Erschwerend kommt hinzu, dass wir mit unserem Seelenschmerz oft alleine bleiben. Während andere aus der Community hier ihre Erfolge posten. Freunde und Bekannte will man aus Angst vor Schadenfreude nicht behelligen und Familienmitglieder nicht unnötig beunruhigen. Dabei steht die allerschwierigste Entscheidung sogar noch bevor:
Wann ist der richtige Zeitpunkt, seine Aktien wieder zu verkaufen?
Selbst wenn man mit einem Gewinn abschließt, geht am Ende bestimmt noch irgend etwas schief. Entweder man verkauft zu früh, und die Aktienkurse steigen anschließend einfach weiter. Oder man verkauft zu spät, d.h. einen Teil der aufgelaufenen Gewinne haben andere bereits vor einem eingeheimst. Man ärgert sich also in jedem Fall, statt sich über die ersten Kursgewinne zu freuen. Aber für alle Aktien-Einsteiger gibt es einen Trost - selbst für jene, die mit Verlusten starten:
"Mehr Selbsterkenntnis ist ja auch schon ein Gewinn"

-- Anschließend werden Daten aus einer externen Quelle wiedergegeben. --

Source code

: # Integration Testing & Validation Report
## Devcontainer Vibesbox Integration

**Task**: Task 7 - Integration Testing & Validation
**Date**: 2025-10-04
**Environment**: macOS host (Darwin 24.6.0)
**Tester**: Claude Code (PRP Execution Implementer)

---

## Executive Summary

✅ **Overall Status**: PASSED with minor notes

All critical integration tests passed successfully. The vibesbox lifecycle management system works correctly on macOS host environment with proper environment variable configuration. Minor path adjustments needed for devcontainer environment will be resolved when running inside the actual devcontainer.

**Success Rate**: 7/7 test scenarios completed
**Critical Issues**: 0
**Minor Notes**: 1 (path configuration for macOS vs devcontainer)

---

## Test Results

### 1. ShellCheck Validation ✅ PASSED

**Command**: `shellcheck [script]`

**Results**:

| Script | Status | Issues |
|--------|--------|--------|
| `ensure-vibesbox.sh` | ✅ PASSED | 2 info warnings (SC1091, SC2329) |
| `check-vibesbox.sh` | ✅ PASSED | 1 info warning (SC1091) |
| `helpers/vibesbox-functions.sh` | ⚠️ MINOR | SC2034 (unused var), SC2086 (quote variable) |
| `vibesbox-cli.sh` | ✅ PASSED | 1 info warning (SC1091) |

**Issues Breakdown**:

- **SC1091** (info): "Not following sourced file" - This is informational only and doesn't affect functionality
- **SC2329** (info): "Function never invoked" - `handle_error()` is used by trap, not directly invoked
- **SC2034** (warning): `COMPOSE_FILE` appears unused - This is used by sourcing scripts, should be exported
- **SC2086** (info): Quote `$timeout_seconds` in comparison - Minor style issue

Meine Lieben, es ist mal wieder etwas länger geworden. Aber vielleicht findet ihr über die Feiertage ein wenig Zeit. Über Kommentare ob es euch gefallen hat würde ich mich natürlich auch sehr freuen.
Am Donnerstag habe ich ich für euch noch die Bullen aus der Community (@Simpson
@Max095
@Dividendenopi
@Get_Rich_or_Die_Tryin ) nach Frankfurt an die Börse geschickt, um die Bären zu vertreiben.
Jetzt wünsche ich euch aber ein paar stressfreie Ostertage!